[[ Data for the task, beginning ]]
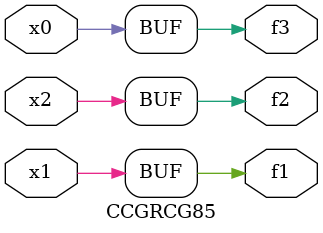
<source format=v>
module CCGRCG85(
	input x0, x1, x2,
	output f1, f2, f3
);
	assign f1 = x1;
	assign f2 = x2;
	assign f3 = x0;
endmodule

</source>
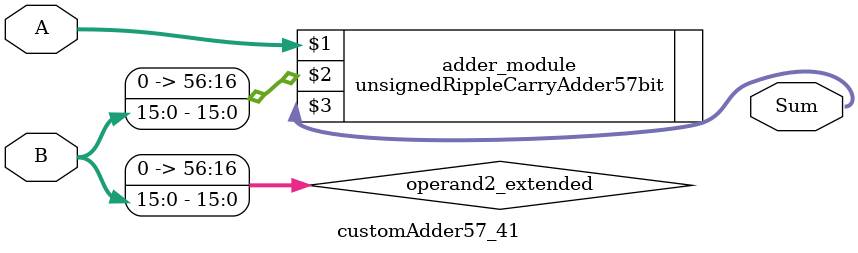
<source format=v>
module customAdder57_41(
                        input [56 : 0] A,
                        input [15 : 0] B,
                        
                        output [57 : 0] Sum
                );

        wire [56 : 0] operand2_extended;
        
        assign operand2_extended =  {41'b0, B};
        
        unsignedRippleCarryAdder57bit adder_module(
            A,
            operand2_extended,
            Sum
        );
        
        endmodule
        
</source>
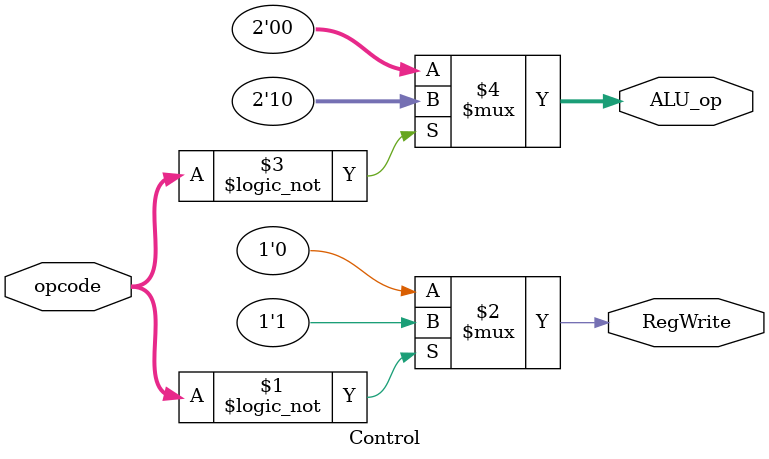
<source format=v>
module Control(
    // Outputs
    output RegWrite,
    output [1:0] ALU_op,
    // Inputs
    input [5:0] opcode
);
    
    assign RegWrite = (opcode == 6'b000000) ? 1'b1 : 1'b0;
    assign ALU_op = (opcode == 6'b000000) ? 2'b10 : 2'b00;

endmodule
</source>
[[ Data for the task, end ]]
[[ Data for the task, beginning ]]
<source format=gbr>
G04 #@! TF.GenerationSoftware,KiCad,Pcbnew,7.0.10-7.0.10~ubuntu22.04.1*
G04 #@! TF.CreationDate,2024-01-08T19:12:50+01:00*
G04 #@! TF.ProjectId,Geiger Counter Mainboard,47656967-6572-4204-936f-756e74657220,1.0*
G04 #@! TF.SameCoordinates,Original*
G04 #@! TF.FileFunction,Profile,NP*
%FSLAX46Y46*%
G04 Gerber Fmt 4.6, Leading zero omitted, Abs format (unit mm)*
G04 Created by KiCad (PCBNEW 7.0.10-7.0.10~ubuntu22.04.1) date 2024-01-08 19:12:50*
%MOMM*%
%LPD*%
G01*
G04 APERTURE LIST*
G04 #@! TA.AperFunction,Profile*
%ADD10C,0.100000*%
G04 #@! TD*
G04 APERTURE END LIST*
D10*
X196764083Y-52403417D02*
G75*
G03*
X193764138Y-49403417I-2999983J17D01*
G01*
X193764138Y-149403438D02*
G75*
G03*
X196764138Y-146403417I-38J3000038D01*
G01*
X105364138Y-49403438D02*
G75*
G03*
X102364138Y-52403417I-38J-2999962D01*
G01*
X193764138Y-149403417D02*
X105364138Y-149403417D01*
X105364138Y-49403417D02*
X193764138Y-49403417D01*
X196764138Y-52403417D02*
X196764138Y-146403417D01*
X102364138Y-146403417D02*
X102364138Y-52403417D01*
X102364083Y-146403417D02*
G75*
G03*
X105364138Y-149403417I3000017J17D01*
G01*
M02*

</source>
[[ Data for the task, end ]]
[[ Data for the task, beginning ]]
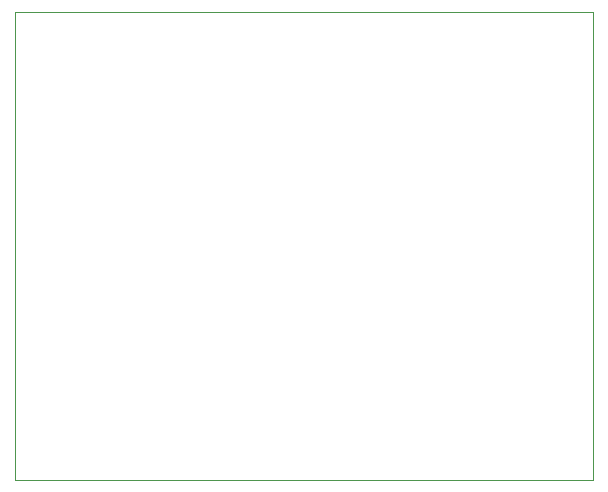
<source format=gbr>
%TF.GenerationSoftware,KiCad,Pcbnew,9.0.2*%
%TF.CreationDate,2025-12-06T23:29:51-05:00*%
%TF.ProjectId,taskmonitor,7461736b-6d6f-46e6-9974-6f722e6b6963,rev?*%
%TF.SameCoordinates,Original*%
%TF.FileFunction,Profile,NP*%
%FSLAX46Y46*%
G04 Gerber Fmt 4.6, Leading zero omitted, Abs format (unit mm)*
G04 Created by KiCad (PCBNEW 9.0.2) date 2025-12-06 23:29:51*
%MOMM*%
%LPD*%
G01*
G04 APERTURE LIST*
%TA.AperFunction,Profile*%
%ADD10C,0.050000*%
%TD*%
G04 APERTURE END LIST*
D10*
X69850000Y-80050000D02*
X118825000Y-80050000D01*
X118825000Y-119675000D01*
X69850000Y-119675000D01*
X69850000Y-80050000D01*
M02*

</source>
[[ Data for the task, end ]]
— Directions for this task —
Each line containing the word "opcode" needs to be copied from the data above.

— Expected output —
    input [5:0] opcode
    assign RegWrite = (opcode == 6'b000000) ? 1'b1 : 1'b0;
    assign ALU_op = (opcode == 6'b000000) ? 2'b10 : 2'b00;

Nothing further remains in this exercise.